Expertise in Derivatives

Specialty: OIS Finance

Derivative financial products (or simply derivatives) are financial instruments whose value depends (“derives”) from that of another asset called the underlying asset.

These underlying assets can be:
  • shares,

  • obligations,

  • stock market indices,

  • interest rates,

  • foreign currencies,

  • or even raw materials (oil, gold, wheat, etc.).

🔹 Main objective

Derivatives are used to:

  1. Hedging : reducing or eliminating a financial risk (e.g., exchange rate risk, interest rate risk, price risk).

  2. Speculate : to bet on the future price movement of an asset in order to make a profit.

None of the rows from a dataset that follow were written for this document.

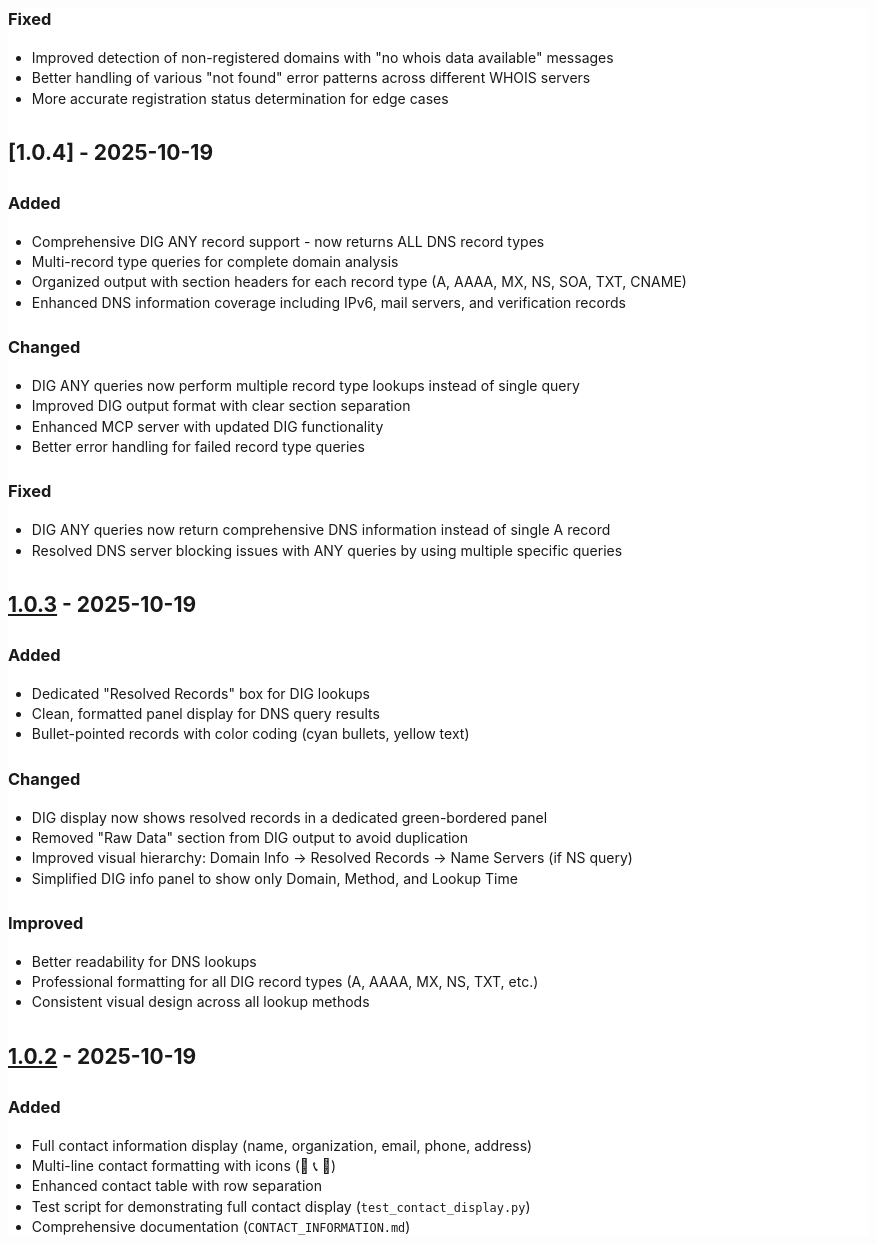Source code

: ### Fixed
- Improved detection of non-registered domains with "no whois data available" messages
- Better handling of various "not found" error patterns across different WHOIS servers
- More accurate registration status determination for edge cases

## [1.0.4] - 2025-10-19

### Added
- Comprehensive DIG ANY record support - now returns ALL DNS record types
- Multi-record type queries for complete domain analysis
- Organized output with section headers for each record type (A, AAAA, MX, NS, SOA, TXT, CNAME)
- Enhanced DNS information coverage including IPv6, mail servers, and verification records

### Changed
- DIG ANY queries now perform multiple record type lookups instead of single query
- Improved DIG output format with clear section separation
- Enhanced MCP server with updated DIG functionality
- Better error handling for failed record type queries

### Fixed
- DIG ANY queries now return comprehensive DNS information instead of single A record
- Resolved DNS server blocking issues with ANY queries by using multiple specific queries

## [1.0.3] - 2025-10-19

### Added
- Dedicated "Resolved Records" box for DIG lookups
- Clean, formatted panel display for DNS query results
- Bullet-pointed records with color coding (cyan bullets, yellow text)

### Changed
- DIG display now shows resolved records in a dedicated green-bordered panel
- Removed "Raw Data" section from DIG output to avoid duplication
- Improved visual hierarchy: Domain Info → Resolved Records → Name Servers (if NS query)
- Simplified DIG info panel to show only Domain, Method, and Lookup Time

### Improved
- Better readability for DNS lookups
- Professional formatting for all DIG record types (A, AAAA, MX, NS, TXT, etc.)
- Consistent visual design across all lookup methods

## [1.0.2] - 2025-10-19

### Added
- Full contact information display (name, organization, email, phone, address)
- Multi-line contact formatting with icons (📧 📞 📍)
- Enhanced contact table with row separation
- Test script for demonstrating full contact display (`test_contact_display.py`)
- Comprehensive documentation (`CONTACT_INFORMATION.md`)


[1.0.3]: https://github.com/yourusername/domain-checker/compare/v1.0.2...v1.0.3
[1.0.2]: https://github.com/yourusername/domain-checker/compare/v1.0.1...v1.0.2
[1.0.1]: https://github.com/yourusername/domain-checker/compare/v1.0.0...v1.0.1
[1.0.0]: https://github.com/yourusername/domain-checker/releases/tag/v1.0.0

  3. Arbitrage : taking advantage of price differences between markets or similar products.

🔹 The main types of derivative products

OIS Finance

Swaps

Exchanges of future financial flows (often interest rates or currencies).

Exemple:

Two companies are swapping fixed rates for variable rates to optimize their financing.

OIS Finance

Futures

Standardized futures contracts, traded on an organized market (exchange).

Exemple:

An investor buys an oil futures contract to profit from a price increase.

OIS Finance

Options

The right (and not the obligation) to buy (call) or sell (put) an asset at a given price before or at the expiry date.

Exemple:

A company buys a put option on wheat to protect itself against a price drop.

OIS Finance

Futures contract

An agreement between two parties to buy or sell an asset at a price fixed today, on a specified future date.

Exemple:

An exporter fixes the future EUR/USD exchange rate to protect against a depreciation of the dollar.

🔹 Derivatives Markets

  • Organised markets : standardised products, subject to strict rules (e.g. Euronext, CME).

  • Over-the-counter (OTC) markets : customized contracts directly between financial institutions (more flexibility, but more counterparty risk).

🔹 Associated risks

  • Market risk : adverse variation in the price of the underlying asset.

  • Counterparty risk : the other party does not honor its commitments.

  • Liquidity risk : difficulty in reselling or unwinding a position.

  • Operational risk : human, technical or legal errors.